What you have to do:
Copy out each of the following rows word for word, keeping every line as it appears.

[Provided records]

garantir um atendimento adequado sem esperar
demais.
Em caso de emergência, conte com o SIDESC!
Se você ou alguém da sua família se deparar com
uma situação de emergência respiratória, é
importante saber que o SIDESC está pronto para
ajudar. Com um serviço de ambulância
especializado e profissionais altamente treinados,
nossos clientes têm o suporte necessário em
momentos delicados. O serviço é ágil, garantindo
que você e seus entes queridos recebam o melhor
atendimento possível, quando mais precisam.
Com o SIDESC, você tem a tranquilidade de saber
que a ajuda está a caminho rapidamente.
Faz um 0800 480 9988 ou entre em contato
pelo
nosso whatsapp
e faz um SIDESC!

[/Provided records]

Expected answer:
garantir um atendimento adequado sem esperar
demais.
Em caso de emergência, conte com o SIDESC!
Se você ou alguém da sua família se deparar com
uma situação de emergência respiratória, é
importante saber que o SIDESC está pronto para
ajudar. Com um serviço de ambulância
especializado e profissionais altamente treinados,
nossos clientes têm o suporte necessário em
momentos delicados. O serviço é ágil, garantindo
que você e seus entes queridos recebam o melhor
atendimento possível, quando mais precisam.
Com o SIDESC, você tem a tranquilidade de saber
que a ajuda está a caminho rapidamente.
Faz um 0800 480 9988 ou entre em contato
pelo
nosso whatsapp
e faz um SIDESC!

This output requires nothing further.